SINGAPORE — Their disparate sporting journeys in mixed martial arts (MMA) may not have initially included representing their nation at the SEA Games, but both Garie Tang and Nazri Sutari are now eager to return from the upcoming Games in the Philippines with gold medals around their necks.
The two Singaporean athletes will be competing in the obscure combat sport of sambo, a type of martial art developed by the Soviet Union army in the 1920s. The sport is being competed for the first time at the biennial Games.
And because their MMA backgrounds exposed them to various kinds of martial arts and combat training, the duo are able to adapt what they have trained into competitive sambo.
“My wrestling coach Sulaiman Yusof was trained in sambo, and so we dabbled in a bit of the sport during our training,” said Nazri, 29.
“Then earlier this year, about four weeks before the sambo qualifiers for the SEA Games, the Wrestling Federation of Singapore invited me and my Impact colleagues to take part in the event. And if we managed to medal in the qualifiers, we would be guaranteed a place in the Games.
“And, even though I fought in the heavyweight division (82kg) with a height disadvantage at 1.67m, I managed to get a silver medal at the qualifiers and make the squad.”
From fencing to MMA to sambo
Even before he took up MMA during his army days, Nazri was an up-and-coming fencer who had harboured ambitions of eventually representing Singapore at the SEA Games.
He made it into the national fencing team when he was 17, and represented Singapore at the Southeast Asia Fencing Championships in 2010. Then, he had to stop training for national service.
Since he did not compete during his NS, Nazri lost all his fencing rankings points during the two years of inactivity.
With younger fencers jostling their way into the fencing squad, it was an uphill task for him to regain his place in the national team, and he had believed his SEA Games dreams had all but disappeared – until this year.
“All these years that I’ve kind of given up on my dream of going to the SEA Games, and suddenly I am given this chance,” he told Yahoo News Singapore.
Exclusive training stint for Garie Tang
Like Nazri, Tang had also picked up MMA during his army days, and eventually turned professional in 2011. The 29-year-old now has a professional fighting record of four wins and a loss.
Similarly, he earned a SEA Games spot in sambo after medalling at the Wrestling Federation of Singapore qualifiers.

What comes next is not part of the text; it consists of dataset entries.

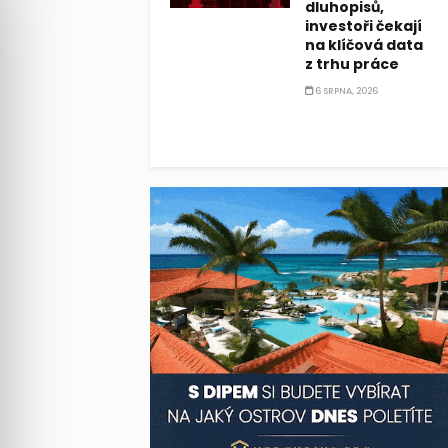
dluhopisů,
investoři čekají
na klíčová data
z trhu práce
6 SRPNA, 2026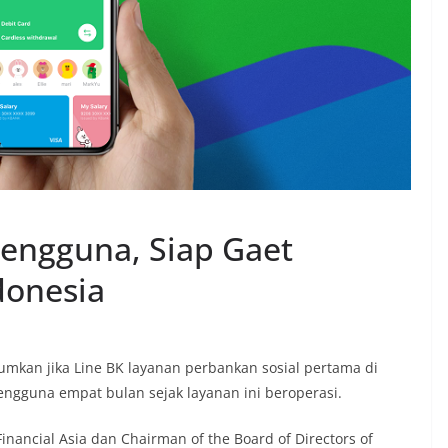
Pengguna, Siap Gaet
donesia
kan jika Line BK layanan perbankan sosial pertama di
pengguna empat bulan sejak layanan ini beroperasi.
inancial Asia dan Chairman of the Board of Directors of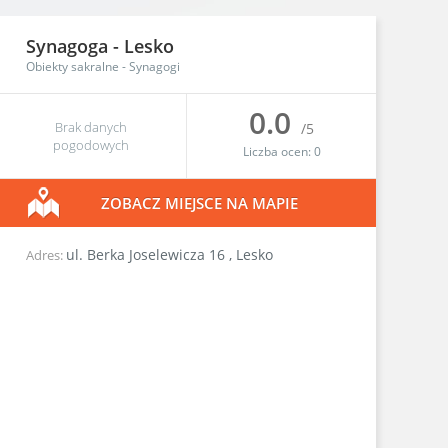
Synagoga -
Lesko
Obiekty sakralne
-
Synagogi
0.0
Brak danych
/5
pogodowych
Liczba ocen:
0
ZOBACZ MIEJSCE NA MAPIE
ul. Berka Joselewicza 16
,
Lesko
Adres: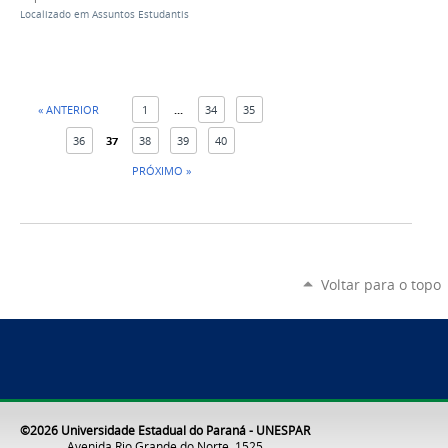
Localizado em
Assuntos Estudantis
« ANTERIOR
1
...
34
35
36
37
38
39
40
PRÓXIMO »
Voltar para o topo
©2026 Universidade Estadual do Paraná - UNESPAR
Avenida Rio Grande do Norte, 1525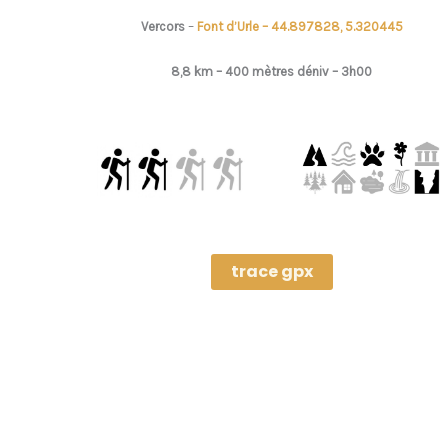
Vercors
–
Font d’Urle – 44.897828, 5.320445
8,8 km – 400 mètres déniv –
3h00
trace gpx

He was also given a once-in-a-lifetime opportunity as the recipient of the Ultimate Fighting Championship Training Scholarship to train for four weeks across September and October at UFC’s new performance institute in Shanghai.
“Training with the top guys in China almost daily, your skills are definitely sharpened. I can understand better how to train and recover up to the require standards to be successful in the sport,” he told Yahoo News Singapore.
“The training stint has motivated me to train a lot harder in the last few months, and I think with the knowledge and training that I got in Shanghai, I’m feeling quite positive for the SEA Games.”
Tang was the second recipient of the scholarship after Indonesia’s Linda Darrow in 2018, and the first to train in Shanghai.
While he was very impressed by the state-of-the-art facilities at the performance institute, he returned with a crucial takeaway: the recovery process after training.
“Recovery should always be factored in a training schedule,” he explained. “If you recover well, especially after being a little banged up after a tough session, then you can train better the next time. And if you keep at it, in the long run, you will feel the positive effects on your training capabilities.”
Making the best of their SEA Games chances
Indeed for Nazri and Tang, their persistence and passion in their sporting endeavours have been rewarded with opportunities for medal glory at the SEA Games. And while they are still surprised at their good fortunes, they are eager to make the best of their opportunities.
“I’m still like pinching myself and wondering, ‘Sure or not?’ ” Nazri said with a laugh.
“I still feel a little sceptical whether this is happening or not, and I guess I’ll find out when I reach Manila and compete. And when I’m there, I want the gold medal, for sure.”